» **AVAILABLE DATA**
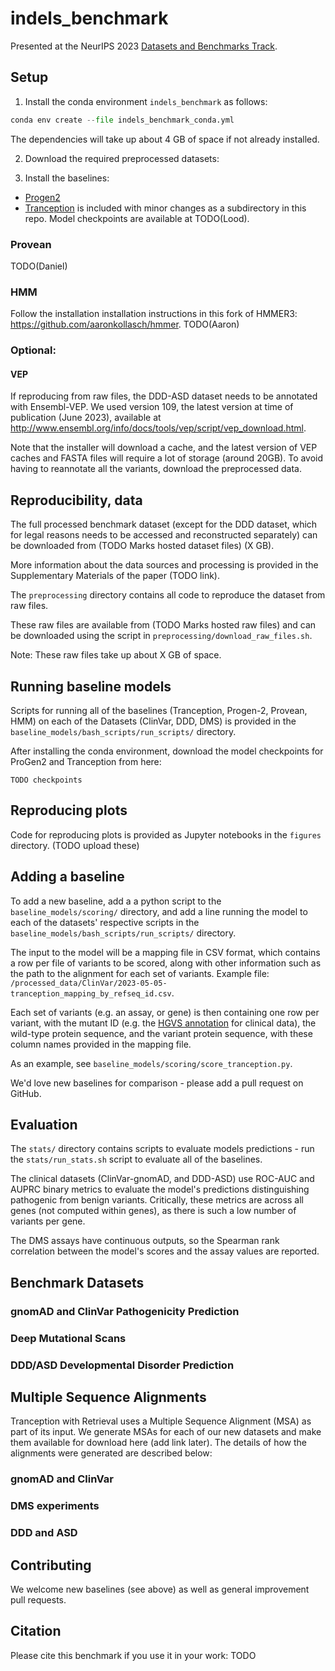 # indels_benchmark

Presented at the NeurIPS 2023 [Datasets and Benchmarks Track](https://neurips.cc/Conferences/2023/CallForDatasetsBenchmarks).

## Setup

1. Install the conda environment `indels_benchmark` as follows:

```python
conda env create --file indels_benchmark_conda.yml
```

The dependencies will take up about 4 GB of space if not already installed.

2. Download the required preprocessed datasets:

3. Install the baselines:
- [Progen2](https://github.com/salesforce/progen/tree/main/progen2)
- [Tranception](https://github.com/OATML-Markslab/Tranception) is included with minor changes as a subdirectory in this repo. Model checkpoints are available at TODO(Lood).

### Provean
TODO(Daniel)

### HMM
Follow the installation installation instructions in this fork of HMMER3: https://github.com/aaronkollasch/hmmer.
TODO(Aaron) 


### Optional:

#### VEP
If reproducing from raw files, the DDD-ASD dataset needs to be annotated with Ensembl-VEP. 
We used version 109, the latest version at time of publication (June 2023), available at http://www.ensembl.org/info/docs/tools/vep/script/vep_download.html.

Note that the installer will download a cache, and the latest version of VEP caches and FASTA files will require a lot of storage (around 20GB). To avoid having to reannotate all the variants, download the preprocessed data.



## Reproducibility, data

The full processed benchmark dataset (except for the DDD dataset, which for legal reasons needs to be accessed and reconstructed separately) can be downloaded from (TODO Marks hosted dataset files) (X GB).

More information about the data sources and processing is provided in the Supplementary Materials of the paper (TODO link).

The `preprocessing` directory contains all code to reproduce the dataset from raw files. 

These raw files are available from (TODO Marks hosted raw files) and can be downloaded using the script in `preprocessing/download_raw_files.sh`.

Note: These raw files take up about X GB of space.


## Running baseline models
Scripts for running all of the baselines (Tranception, Progen-2, Provean, HMM) on each of the Datasets (ClinVar, DDD, DMS) is provided in the `baseline_models/bash_scripts/run_scripts/` directory.

After installing the conda environment, download the model checkpoints for ProGen2 and Tranception from here:

```TODO checkpoints```

## Reproducing plots
Code for reproducing plots is provided as Jupyter notebooks in the `figures` directory. (TODO upload these)

## Adding a baseline
To add a new baseline, add a a python script to the `baseline_models/scoring/` directory, and add a line running the model to each of the datasets' respective scripts in the `baseline_models/bash_scripts/run_scripts/` directory.

The input to the model will be a mapping file in CSV format, which contains a row per file of variants to be scored, along with other information such as the path to the alignment for each set of variants. Example file: `/processed_data/ClinVar/2023-05-05-tranception_mapping_by_refseq_id.csv`.

Each set of variants (e.g. an assay, or gene) is then containing one row per variant, with the mutant ID (e.g. the [HGVS annotation](http://varnomen.hgvs.org/recommendations/protein/) for clinical data), the wild-type protein sequence, and the variant protein sequence, with these column names provided in the mapping file. 

As an example, see `baseline_models/scoring/score_tranception.py`.

We'd love new baselines for comparison - please add a pull request on GitHub.

## Evaluation

The `stats/` directory contains scripts to evaluate models predictions - run the `stats/run_stats.sh` script to evaluate all of the baselines.

The clinical datasets (ClinVar-gnomAD, and DDD-ASD) use ROC-AUC and AUPRC binary metrics to evaluate the model's predictions distinguishing pathogenic from benign variants. Critically, these metrics are across all genes (not computed within genes), as there is such a low number of variants per gene.

The DMS assays have continuous outputs, so the Spearman rank correlation between the model's scores and the assay values are reported.

## Benchmark Datasets 
### gnomAD and ClinVar Pathogenicity Prediction 
### Deep Mutational Scans 
### DDD/ASD Developmental Disorder Prediction

## Multiple Sequence Alignments
Tranception with Retrieval uses a Multiple Sequence Alignment (MSA) as part of its input. We generate MSAs for each 
of our new datasets and make them available for download here (add link later). The details of how the alignments were generated are described below:

### gnomAD and ClinVar 

### DMS experiments 

### DDD and ASD

## Contributing

We welcome new baselines (see above) as well as general improvement pull requests.

## Citation

Please cite this benchmark if you use it in your work:
TODO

» **EXERCISE BRIEF**
Please set down only the lines from the first line of the records above through the line that has "If reproducing from", exactly, and not the pictures.

» **RESULT FOR THIS EXERCISE**
 # indels_benchmark

Presented at the NeurIPS 2023 [Datasets and Benchmarks Track](https://neurips.cc/Conferences/2023/CallForDatasetsBenchmarks).

## Setup

1. Install the conda environment `indels_benchmark` as follows:

```python
conda env create --file indels_benchmark_conda.yml
```

The dependencies will take up about 4 GB of space if not already installed.

2. Download the required preprocessed datasets:

3. Install the baselines:
- [Progen2](https://github.com/salesforce/progen/tree/main/progen2)
- [Tranception](https://github.com/OATML-Markslab/Tranception) is included with minor changes as a subdirectory in this repo. Model checkpoints are available at TODO(Lood).

### Provean
TODO(Daniel)

### HMM
Follow the installation installation instructions in this fork of HMMER3: https://github.com/aaronkollasch/hmmer.
TODO(Aaron) 


### Optional:

#### VEP
If reproducing from raw files, the DDD-ASD dataset needs to be annotated with Ensembl-VEP. 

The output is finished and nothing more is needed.